--- FRAGMENTO DEL TEXTO ---
---------------

Esta nueva situación, para convertirse en real «Bloque continental de poder», requiere de un elemento nodal: Quebrar la hegemonía estadounidense de dos siglos y, de paso, la Dictadura Unipolar de una década. Ese es, nada más y nada menos, el reto que se impone con el «nacimiento» de este emergente bloque de gobiernos progresistas y de movimientos sociales a lo largo y ancho de Nuestra América, donde las agendas tienden a superponerse y acelerarse, y en el que sin pueblos poco podrán lograr los gobiernos, por más voluntad política que tengan y liderazgos estratégicos que asuman.
Ese también es el peso de cuatro décadas de búsqueda y reencuentro, que sobrellevan estos nuevos triunfos. De allí el «silencio» de la Casa Blanca, cuyos principales halcones acaban de sumar a Tabaré a la ‘académica‘ visión del imperio: es decir, a la «lista de los populismos radicales» en la región (ver: editorial de Diario La Nación de Argentina: «Temor al populismo en EEUU»).
Atlántico vs. Pacífico:
El desafío de este proceso está, precisamente, en la simultaneidad regional de la emancipación: desde el Sur soplan nuevos vientos para toda América y, por curioso azar, la correlación de fuerzas empieza a concentrar fuerzas y a desplazarse desde el Atlántico: Uruguay, Argentina, el gigante Brasil, la poderosa quinta economía petrolera del mundo -Venezuela-, e incluso la «callada» Panamá, comparten aguas de este «océano geopolítico», donde finalmente calza Cuba, en las aguas del Mar Caribe.
Por azar, a los andes nos ha tocado el reverso de la medalla: en el Océano Pacífico están los principales bastiones de la resistencia del modelo al bloque que pugna por nacer: la Colombia de Uribe, el Ecuador de Gutiérrez y el Perú de Toledo, intentan tener un rol distante que, afortunadamente, no puede resistir por mucho tiempo, pues el peso geopolítico de estos tres países no permite asegurarles cantar victoria ante un Sur cada vez más vigoroso. La «teoría del dominó» es, como nunca, una tesis geopolítica acertada: si cae uno de ellos, pongamos por caso Gutiérrez, ese «bloque retrógrado» sucumbe, o tiene que sumarse a la Unión del Sur.

---------------

--- REGISTROS PROPORCIONADOS ---
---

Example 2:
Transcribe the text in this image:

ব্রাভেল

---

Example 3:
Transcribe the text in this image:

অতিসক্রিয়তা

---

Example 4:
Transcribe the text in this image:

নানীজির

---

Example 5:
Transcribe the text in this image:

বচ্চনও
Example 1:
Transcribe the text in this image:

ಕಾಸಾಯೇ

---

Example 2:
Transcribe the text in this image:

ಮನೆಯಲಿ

---------------

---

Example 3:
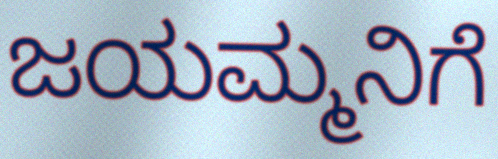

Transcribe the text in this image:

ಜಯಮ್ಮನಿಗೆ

---------------

--- SOLICITUD ESCRITA ---
Retoma, por favor, el fragmento sobre la geopolítica de Nuestra América y continúalo a partir de su última frase. El listado no hace falta para resolver lo que se pide.

--- RESPUESTA AL PROBLEMA ---
El primero, Uribe, empezó a disminuir los hasta ayer «unánimes» apoyos de cara a su probable reelección, y acaba de beberse un reciente trago inédito: la primera marcha indígena masiva (80 mil personas) contra su estrategia bélica y su mandato, en tanto que la Alcaldía de Bogotá y otras ciudades, por vez primera en la historia de Colombia, la ganaron fuerzas de izquierda. El segundo, Gutiérrez, acaba de ser «barrido» en las elecciones seccionales, convirtiéndose éstas en un «revocatorio de hecho» que pronto tendría desenlace «formal». El tercero, Toledo, mantiene un margen de simpatías que en tres años jamás logra sumar más del 5%.
Y, finalmente, en términos geo-económicos, Chile, también en el Pacífico, se apresta a jugar en dos canchas: entre ser el país «modelo» del neoliberalismo «exitoso», o sucumbir a la Unidad del Sur. Su papel será contundente, desde el punto de vista táctico, más no estratégico: impedir la unidad sudamericana en ciernes, someter a Bolivia a un conflicto que amenace la integración, pero -por si acaso- sumarse al bloque progresista de naciones si su aislamiento amenaza su visibilidad internacional ante la Unión Europea o los gigantes asiáticos.
La primera en dar cuenta de este «caprichoso azar geográfico» del poder, fue Gloria Gaitán, la hija del líder colombiano Jorge Eliécer Gaitán. En una conversación con el autor de este texto, hizo referencia, dos años atrás, a la curiosa ubicación marítima de los bloques de poder en Sudamérica: el bloque retrógrado en el Pacífico, con Uribe, Gutiérrez y Toledo; y el bloque emergente en el Atlántico, con Brasil, Argentina, Venezuela y Cuba. Ahora se suman Panamá y Uruguay.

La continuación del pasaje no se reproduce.